Fu Moy stood still, his hand dropped to his side, and the piece of cake falling to the pavement of the court.

“You go ring the bell, Denny, and ask for Mr. Orbit,” McCarty directed. “I’ll be with you in a minute. If Ching Lee takes you to him say you’ll wait for me, that I’ve something more to ask him.”

Dennis obeyed but when Ching Lee appeared and he voiced his query the Oriental shook his head.

“Mr. Orbit is not at home. He has gone down to the wharf with Sir Philip, whose ship sails at noon.”

“Then I’ll wait for him.” Dennis announced firmly. “My friend McCarty will be along in a little while.
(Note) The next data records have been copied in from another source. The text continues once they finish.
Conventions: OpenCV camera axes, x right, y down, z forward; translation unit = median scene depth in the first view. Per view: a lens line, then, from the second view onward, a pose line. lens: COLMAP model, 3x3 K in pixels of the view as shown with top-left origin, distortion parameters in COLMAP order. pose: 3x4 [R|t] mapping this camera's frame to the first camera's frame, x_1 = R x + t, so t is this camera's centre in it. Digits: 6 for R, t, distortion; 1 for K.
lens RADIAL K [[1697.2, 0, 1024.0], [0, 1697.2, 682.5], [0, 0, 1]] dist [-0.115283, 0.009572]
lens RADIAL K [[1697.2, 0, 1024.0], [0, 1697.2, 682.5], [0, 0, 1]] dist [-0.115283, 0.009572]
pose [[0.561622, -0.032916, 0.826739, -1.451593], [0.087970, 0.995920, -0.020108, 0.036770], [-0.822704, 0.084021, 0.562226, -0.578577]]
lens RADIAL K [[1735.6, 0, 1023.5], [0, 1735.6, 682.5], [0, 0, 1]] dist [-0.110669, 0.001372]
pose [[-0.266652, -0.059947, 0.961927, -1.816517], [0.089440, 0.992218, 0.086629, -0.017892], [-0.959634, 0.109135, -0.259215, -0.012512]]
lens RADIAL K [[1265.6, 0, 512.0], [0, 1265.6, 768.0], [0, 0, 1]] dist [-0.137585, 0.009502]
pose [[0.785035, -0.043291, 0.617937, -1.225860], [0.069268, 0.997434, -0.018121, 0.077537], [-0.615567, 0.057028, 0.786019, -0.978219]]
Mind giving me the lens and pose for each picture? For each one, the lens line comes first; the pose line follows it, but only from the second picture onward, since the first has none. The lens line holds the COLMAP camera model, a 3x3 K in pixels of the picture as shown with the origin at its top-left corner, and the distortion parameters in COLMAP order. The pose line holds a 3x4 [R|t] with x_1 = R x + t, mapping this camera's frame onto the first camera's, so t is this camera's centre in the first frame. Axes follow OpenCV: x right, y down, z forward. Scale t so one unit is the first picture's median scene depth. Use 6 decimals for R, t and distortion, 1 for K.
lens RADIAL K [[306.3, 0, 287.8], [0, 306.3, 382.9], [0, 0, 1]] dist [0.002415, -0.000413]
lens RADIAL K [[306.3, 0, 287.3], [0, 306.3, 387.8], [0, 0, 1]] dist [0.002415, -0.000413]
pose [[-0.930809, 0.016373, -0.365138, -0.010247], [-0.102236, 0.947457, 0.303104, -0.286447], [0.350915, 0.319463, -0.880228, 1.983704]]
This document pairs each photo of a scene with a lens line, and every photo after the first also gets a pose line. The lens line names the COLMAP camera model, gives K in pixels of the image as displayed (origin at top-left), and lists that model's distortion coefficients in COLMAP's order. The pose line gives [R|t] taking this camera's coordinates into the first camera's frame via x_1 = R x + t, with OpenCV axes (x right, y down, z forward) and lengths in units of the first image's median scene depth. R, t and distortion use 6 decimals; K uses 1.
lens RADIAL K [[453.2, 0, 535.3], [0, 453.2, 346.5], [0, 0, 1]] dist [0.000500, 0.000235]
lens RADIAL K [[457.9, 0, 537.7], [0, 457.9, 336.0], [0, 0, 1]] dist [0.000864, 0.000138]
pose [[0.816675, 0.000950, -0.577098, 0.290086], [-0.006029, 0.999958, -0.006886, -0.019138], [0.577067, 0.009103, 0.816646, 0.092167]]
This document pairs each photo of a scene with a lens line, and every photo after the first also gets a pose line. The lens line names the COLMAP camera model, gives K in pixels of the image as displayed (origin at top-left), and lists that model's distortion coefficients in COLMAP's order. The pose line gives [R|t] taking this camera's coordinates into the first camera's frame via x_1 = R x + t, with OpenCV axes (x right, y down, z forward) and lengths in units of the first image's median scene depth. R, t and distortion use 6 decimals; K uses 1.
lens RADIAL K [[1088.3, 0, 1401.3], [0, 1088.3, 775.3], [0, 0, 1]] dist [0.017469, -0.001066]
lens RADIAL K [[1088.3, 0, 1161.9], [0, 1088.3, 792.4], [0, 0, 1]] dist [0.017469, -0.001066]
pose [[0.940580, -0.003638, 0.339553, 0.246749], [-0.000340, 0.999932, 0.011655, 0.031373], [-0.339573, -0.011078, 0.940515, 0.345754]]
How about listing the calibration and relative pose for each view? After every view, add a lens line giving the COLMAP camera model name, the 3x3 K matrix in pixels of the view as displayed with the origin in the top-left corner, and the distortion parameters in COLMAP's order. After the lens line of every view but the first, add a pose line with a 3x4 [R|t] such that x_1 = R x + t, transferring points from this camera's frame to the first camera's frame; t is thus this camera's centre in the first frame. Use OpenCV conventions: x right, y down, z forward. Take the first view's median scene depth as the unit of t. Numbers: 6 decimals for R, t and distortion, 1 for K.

When Mr. Orbit gets back, tell him the two of us are here.”

Ching Lee showed him to the library and with a bow left him, and Dennis seated himself, feeling regretfully of the pipe in his pocket. What McCarty had in mind he could not conjecture and there was no telling when Orbit might return to find him waiting there without an idea in his head and afraid to open his mouth for fear of balling up the game.

Had Mac just been kidding when he told the inspector he’d know by noon whether his notion was fact or not? He’d learned nothing since but a lot of corroborative detail about things that didn’t matter, anyway. Why on earth was he hanging around outside, fooling with the dog?

Time crawled. Twenty minutes had passed by the great old grandfather’s clock in the corner and still McCarty did not put in an appearance. Dennis rose at last and tiptoed out across the hall and down to the card-room, where he cautiously opened the side door leading to the court. There stood McCarty, chinning and laughing with the little Chink as if he’d not a care in the world!